Dr. Levy-Lahad is continuing to develop streamlined, population-based screening with the goal of applying this paradigm to women of all ancestries. She and her team are determining the frequency and spectrum of mutations in multiple breast cancer genes both in women who are and are not BRCA mutation carriers. In parallel, they are also searching for new genetic causes of breast cancer by studying non-Ashkenazi Jews who have diverse ancestries, such as the population of the United States. The MEBCS investigators will continue their work identifying mutations responsible for inherited susceptibility to breast cancer in the Middle Eastern population, assessing cancer risk in families with genetic testing, and expanding genetic testing and counseling infrastructure in the Palestinian Authority.

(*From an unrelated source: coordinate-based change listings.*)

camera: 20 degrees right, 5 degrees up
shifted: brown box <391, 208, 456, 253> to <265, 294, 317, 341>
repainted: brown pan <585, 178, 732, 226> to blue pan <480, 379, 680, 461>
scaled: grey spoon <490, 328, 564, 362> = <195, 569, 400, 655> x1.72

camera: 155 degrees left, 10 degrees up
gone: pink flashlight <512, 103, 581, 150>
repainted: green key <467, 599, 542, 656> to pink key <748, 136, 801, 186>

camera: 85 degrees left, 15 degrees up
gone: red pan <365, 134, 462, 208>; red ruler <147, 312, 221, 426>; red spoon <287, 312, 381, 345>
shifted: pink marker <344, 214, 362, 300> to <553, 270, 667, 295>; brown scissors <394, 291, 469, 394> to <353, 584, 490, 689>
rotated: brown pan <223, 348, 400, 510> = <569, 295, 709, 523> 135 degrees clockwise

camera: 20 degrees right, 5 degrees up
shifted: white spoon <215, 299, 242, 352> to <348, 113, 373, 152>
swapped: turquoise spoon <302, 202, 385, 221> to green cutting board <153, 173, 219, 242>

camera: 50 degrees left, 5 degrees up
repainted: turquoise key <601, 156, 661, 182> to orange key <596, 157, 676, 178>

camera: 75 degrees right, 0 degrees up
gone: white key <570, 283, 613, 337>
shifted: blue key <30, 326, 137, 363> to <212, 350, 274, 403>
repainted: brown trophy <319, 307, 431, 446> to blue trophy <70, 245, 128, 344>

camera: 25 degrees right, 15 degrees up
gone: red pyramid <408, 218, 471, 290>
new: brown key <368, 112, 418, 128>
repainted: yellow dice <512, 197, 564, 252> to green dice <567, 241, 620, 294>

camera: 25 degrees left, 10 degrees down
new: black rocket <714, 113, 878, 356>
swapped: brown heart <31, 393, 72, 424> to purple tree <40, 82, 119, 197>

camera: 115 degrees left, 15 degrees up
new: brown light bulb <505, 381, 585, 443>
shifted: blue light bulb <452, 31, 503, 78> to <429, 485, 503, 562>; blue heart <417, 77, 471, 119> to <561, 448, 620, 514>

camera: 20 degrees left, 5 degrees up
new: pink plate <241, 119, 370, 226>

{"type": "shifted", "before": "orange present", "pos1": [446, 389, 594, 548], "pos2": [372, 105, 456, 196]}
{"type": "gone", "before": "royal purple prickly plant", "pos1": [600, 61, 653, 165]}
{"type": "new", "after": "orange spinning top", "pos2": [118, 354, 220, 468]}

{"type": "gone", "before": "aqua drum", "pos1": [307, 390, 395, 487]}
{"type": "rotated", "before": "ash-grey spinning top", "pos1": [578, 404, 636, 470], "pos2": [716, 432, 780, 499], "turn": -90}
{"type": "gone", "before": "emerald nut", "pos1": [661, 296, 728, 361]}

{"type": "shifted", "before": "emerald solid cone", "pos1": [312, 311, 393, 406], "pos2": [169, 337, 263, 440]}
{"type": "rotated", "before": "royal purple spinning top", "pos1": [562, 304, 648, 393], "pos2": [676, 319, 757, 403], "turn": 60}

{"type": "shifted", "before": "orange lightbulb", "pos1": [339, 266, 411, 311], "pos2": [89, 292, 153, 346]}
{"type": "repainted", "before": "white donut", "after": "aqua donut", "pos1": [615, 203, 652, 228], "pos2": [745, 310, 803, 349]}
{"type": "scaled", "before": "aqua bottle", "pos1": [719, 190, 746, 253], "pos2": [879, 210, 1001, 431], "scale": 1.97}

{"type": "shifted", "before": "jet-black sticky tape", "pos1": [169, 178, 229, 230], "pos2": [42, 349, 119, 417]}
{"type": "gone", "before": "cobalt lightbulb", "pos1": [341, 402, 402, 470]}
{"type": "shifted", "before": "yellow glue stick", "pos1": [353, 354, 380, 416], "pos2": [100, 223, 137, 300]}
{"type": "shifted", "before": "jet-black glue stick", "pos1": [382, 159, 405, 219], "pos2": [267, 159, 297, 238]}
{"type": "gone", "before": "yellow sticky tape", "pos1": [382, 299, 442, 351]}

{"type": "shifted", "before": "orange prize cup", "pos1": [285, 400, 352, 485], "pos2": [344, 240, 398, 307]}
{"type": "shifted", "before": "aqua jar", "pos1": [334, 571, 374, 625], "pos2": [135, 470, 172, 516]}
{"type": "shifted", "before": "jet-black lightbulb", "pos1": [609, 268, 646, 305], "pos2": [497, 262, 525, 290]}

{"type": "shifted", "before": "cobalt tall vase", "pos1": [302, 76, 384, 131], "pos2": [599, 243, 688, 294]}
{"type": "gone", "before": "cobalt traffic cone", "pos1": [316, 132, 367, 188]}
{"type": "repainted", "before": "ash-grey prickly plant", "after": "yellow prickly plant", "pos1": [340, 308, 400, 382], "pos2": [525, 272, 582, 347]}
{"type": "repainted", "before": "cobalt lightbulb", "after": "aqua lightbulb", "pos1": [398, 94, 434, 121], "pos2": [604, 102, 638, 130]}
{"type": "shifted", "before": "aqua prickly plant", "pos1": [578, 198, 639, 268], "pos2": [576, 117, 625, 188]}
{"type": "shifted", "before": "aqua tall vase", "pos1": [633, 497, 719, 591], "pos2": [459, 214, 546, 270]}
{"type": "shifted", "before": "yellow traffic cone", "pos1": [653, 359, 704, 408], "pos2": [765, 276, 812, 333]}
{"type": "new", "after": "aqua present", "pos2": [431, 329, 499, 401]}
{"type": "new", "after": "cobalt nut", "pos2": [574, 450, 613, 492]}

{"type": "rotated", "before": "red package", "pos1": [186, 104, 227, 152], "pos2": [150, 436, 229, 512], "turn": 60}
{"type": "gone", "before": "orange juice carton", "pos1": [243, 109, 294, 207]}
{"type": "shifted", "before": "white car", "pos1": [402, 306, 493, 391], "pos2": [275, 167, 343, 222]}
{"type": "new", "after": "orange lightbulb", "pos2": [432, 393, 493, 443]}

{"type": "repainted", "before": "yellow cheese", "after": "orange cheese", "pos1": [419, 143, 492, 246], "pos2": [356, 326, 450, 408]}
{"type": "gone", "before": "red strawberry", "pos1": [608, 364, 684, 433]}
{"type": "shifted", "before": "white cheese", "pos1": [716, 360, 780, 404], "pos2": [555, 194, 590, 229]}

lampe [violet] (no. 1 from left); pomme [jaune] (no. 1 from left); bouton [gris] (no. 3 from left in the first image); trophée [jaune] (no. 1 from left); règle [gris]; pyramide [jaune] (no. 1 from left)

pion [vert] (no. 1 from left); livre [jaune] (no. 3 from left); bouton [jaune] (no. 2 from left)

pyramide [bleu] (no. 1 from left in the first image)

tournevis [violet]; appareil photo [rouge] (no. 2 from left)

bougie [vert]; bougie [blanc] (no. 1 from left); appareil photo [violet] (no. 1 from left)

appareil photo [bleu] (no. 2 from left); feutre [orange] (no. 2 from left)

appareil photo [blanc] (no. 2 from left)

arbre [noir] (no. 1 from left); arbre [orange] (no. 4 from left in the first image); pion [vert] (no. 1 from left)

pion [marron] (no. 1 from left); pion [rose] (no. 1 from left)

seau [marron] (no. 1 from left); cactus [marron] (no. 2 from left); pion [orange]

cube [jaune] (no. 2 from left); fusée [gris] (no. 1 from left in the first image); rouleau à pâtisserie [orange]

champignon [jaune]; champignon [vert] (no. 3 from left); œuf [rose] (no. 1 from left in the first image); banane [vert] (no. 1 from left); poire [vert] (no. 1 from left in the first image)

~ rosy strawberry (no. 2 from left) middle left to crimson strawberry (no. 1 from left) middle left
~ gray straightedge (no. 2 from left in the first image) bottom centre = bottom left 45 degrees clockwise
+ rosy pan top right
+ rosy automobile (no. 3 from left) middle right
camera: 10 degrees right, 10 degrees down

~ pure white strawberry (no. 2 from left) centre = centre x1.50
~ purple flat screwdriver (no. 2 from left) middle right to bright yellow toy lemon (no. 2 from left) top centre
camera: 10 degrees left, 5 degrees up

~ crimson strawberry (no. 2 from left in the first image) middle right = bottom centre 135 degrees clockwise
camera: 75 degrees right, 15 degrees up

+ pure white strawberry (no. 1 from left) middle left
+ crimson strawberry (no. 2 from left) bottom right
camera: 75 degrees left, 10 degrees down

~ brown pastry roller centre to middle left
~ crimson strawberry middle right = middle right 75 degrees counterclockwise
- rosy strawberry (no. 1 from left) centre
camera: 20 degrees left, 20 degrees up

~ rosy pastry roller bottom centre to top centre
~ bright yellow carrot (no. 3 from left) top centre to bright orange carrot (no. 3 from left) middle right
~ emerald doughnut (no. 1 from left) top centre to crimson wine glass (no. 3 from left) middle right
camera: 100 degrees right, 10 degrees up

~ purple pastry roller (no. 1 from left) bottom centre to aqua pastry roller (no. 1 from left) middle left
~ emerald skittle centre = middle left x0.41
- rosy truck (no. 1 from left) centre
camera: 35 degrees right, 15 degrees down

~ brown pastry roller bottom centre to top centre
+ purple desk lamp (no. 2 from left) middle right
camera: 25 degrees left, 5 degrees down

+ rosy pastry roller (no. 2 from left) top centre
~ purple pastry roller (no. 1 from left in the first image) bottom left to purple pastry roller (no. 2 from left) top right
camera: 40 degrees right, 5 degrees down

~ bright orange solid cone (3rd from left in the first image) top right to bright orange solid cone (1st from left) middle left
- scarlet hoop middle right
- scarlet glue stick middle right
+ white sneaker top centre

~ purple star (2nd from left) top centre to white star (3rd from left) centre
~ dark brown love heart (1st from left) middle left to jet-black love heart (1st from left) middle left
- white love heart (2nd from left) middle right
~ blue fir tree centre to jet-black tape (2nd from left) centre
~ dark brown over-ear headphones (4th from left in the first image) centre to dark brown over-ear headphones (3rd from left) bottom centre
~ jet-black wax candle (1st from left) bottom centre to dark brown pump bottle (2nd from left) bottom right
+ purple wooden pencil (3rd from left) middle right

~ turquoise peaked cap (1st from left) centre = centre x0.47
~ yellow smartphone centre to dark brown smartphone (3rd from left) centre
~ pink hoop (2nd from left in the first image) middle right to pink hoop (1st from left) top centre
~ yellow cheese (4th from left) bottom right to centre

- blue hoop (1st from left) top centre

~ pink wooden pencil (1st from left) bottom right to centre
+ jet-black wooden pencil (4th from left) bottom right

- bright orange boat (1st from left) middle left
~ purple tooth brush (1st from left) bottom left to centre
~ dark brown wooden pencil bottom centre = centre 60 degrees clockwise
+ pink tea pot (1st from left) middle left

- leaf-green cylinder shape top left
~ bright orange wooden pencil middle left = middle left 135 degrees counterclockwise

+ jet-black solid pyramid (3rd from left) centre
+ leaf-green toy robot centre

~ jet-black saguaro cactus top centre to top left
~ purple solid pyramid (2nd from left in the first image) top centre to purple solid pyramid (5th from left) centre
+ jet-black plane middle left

Ephrat Levy-Lahad, MD, is Professor of Internal Medicine and Medical Genetics at Hebrew University and Director of the Medical Genetics Institute at Shaare Zedek Medical Center in Jerusalem. She is one of the world's foremost authorities on inherited breast cancer among Jewish women. Dr. Levy-Lahad received her medical degree from the Hebrew University-Hadassah Medical School in Jerusalem, Israel. She completed a residency in Internal Medicine at Shaare Zedek Medical Center in Jerusalem, and a three-year fellowship in Medical Genetics at the University of Washington in Seattle. Since 1996, she has been Director of the Medical Genetics Institute and senior physician in the Department of Medicine at Shaare Zedek Medical Center. Dr. Levy-Lahad holds a faculty appointment as Associate Professor in Medicine and Genetics at the Hebrew University-Hadassah Medical School in Jerusalem.
Professor Levy-Lahad's clinical laboratory includes cancer genetics diagnostics and a large pre-implantation diagnosis service. Her research laboratory focuses on genetics of breast cancer, in particular the BRCA1 and BRCA2 genes, and on genetic and environmental factors that affect the risk associated with these mutations. She studies application of genetic testing to population screening and large-scale prevention efforts. Her laboratory is also involved in elucidating the genetic basis of rare diseases, including recent discoveries of novel genes for a rare congenital neurological disease in Ashkenazi Jews, and for defects in ovarian development.
Professor Levy-Lahad is active in bioethical aspects of genetic research, and is currently co-Chair of the Israel National Bioethics Council. She is a member of Israel's National Council for Women's Health and the National Council for Gynecology, Perinatal Medicine and Genetics. Internationally, she was a member of UNESCO's IBC (International Bioethics Committee) (2006-2009).